Kasus Perceraian di Jatim Capai 79 Ribu, Kebanyakan Diajukan Perempuan Akibat Masalah Ekonomi

Jum'at, 01 Agustus 2025 | 07:00 WIB
Kasus Perceraian di Jatim Capai 79 Ribu, Kebanyakan Diajukan Perempuan Akibat Masalah Ekonomi
Ilustrasi perceraian. Kasus perceraian di Jawa Timur tercatat masih tinggi dalam tiga tahun terakhir.(Unsplash/Elnur)

Suara.com - Kasus perceraian di Jawa Timur tercatat masih tinggi dalam tiga tahun terakhir. Berdasarkan data Pengadilan Tinggi Agama Surabaya, terdapat 79.270 kasus perceraian pada 2023. Kemudian naik menjadi 79.309 kasus pada 2024, dan 38.087 kasus hanya dalam enam bulan pertama 2025.

Mayoritas gugatan diajukan oleh pihak perempuan.

Tak hanya angka perceraian, kejadian dispensasi kawin di Jawa Timur juga makin tinggi.

Gubernur Jawa Timjr Khofifah Indar Parawansa menyebutka kalau kejadian itu menunjukkan urgensi penguatan ketahanan keluarga dan edukasi sejak dini.

“Masa depan Jawa Timur tidak hanya ditentukan oleh kekuatan ekonomi, tetapi juga oleh cara kita memperlakukan perempuan dan anak-anak hari ini," kata Khofifah dalam keterangannya saat menghadiri penandatanganan Nota Kesepahaman antara Pengadilan Tinggi Agama Surabaya dan pemerintah daerah di Jawa Timur, Rabu (31/7/2025).
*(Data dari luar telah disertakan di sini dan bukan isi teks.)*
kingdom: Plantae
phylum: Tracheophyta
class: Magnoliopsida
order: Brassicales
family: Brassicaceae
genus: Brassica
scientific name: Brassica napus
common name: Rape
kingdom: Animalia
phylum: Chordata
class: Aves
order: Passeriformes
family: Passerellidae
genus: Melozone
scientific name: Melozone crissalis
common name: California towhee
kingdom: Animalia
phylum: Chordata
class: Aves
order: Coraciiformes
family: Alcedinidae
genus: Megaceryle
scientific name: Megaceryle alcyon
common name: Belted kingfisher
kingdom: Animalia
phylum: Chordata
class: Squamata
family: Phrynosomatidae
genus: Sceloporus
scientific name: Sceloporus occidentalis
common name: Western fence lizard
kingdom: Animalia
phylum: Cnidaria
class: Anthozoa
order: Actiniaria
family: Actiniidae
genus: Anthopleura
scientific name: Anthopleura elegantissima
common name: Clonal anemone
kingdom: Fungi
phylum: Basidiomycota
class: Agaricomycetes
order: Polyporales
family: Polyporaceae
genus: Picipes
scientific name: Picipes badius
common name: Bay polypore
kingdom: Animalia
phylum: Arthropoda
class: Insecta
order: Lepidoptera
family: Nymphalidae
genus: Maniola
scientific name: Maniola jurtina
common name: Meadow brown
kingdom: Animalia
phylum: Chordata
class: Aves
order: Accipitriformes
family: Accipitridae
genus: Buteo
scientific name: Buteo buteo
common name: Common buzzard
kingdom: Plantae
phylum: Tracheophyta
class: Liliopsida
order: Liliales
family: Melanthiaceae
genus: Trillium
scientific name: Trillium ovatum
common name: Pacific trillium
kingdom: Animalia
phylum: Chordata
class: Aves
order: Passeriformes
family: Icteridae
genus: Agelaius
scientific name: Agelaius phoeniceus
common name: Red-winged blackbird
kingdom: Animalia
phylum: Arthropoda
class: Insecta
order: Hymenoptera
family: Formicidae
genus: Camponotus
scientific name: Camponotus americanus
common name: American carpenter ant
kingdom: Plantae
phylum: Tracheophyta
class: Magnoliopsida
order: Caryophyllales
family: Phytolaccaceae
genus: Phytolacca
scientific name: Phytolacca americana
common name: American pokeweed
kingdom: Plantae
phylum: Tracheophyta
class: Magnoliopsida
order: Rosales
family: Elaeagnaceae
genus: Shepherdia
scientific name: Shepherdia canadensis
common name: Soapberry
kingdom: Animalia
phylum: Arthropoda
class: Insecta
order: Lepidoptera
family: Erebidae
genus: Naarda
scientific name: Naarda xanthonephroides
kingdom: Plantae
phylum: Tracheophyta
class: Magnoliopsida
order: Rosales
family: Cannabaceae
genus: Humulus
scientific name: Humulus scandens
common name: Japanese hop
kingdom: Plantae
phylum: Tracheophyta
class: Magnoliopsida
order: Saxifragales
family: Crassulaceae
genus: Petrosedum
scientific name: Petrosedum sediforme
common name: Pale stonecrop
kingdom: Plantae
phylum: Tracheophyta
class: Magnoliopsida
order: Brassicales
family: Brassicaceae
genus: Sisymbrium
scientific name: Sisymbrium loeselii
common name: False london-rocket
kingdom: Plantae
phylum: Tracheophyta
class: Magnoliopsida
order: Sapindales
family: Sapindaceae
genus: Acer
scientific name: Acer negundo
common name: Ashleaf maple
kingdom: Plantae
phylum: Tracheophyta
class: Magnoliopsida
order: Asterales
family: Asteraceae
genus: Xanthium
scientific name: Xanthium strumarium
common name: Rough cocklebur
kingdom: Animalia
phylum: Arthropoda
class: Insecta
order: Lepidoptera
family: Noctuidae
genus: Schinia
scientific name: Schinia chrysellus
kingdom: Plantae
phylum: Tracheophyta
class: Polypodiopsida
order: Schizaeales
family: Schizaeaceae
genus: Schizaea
Tingginya pengajuan cerai yang dilakukan oleh pihak perempuan itu menunjukkan kerentanan sosial dan ekonomi yang masih tinggi.

Sementara itu, angka dispensasi kawin tercatat masih signifikan meski menurun, yakni 8.753 kasus pada 2024, mayoritas melibatkan anak perempuan.

Pada kesempatan yang sama, Menteri Pemberdayaan Perempuan dan Perlindungan Anak (PPPA), Arifah Fauzi, menyoroti kerentanan bagi perempuan dan anak yang terlibat pada proses persidangan dalam kasus apa pun.

“Banyak perempuan dan anak korban kekerasan yang menghadapi tekanan psikologis berlapis saat memasuki proses peradilan. Oleh karena itu, kerja sama lintas lembaga ini menjadi langkah penting dalam menghadirkan keadilan yang berpihak pada korban,” ujarnya.

Baca Juga: Ketua KPK Ungkap Alasan Periksa Khofifah di Polda Jatim: Sekalian Kasus Lamongan

Momentum tersebut menjadi ajang bagi Menteri PPPA untuk menegaskan pentingnya kolaborasi lintas sektor, bertepatan dengan penandatanganan Nota Kesepahaman antara Pengadilan Tinggi Agama Surabaya dan jajaran pemerintah daerah di Jawa Timur.

“Salah satu fokus utama dari kerja sama ini adalah memastikan tersedianya tenaga paralegal yang profesional, terlatih, dan memiliki perspektif gender serta hak anak," katanya.

Menteri PPPA juga menekankan pentingnya menciptakan ekosistem perlindungan yang tidak hanya berbasis hukum, tetapi juga berbasis layanan yang inklusif, edukatif, dan berbasis komunitas.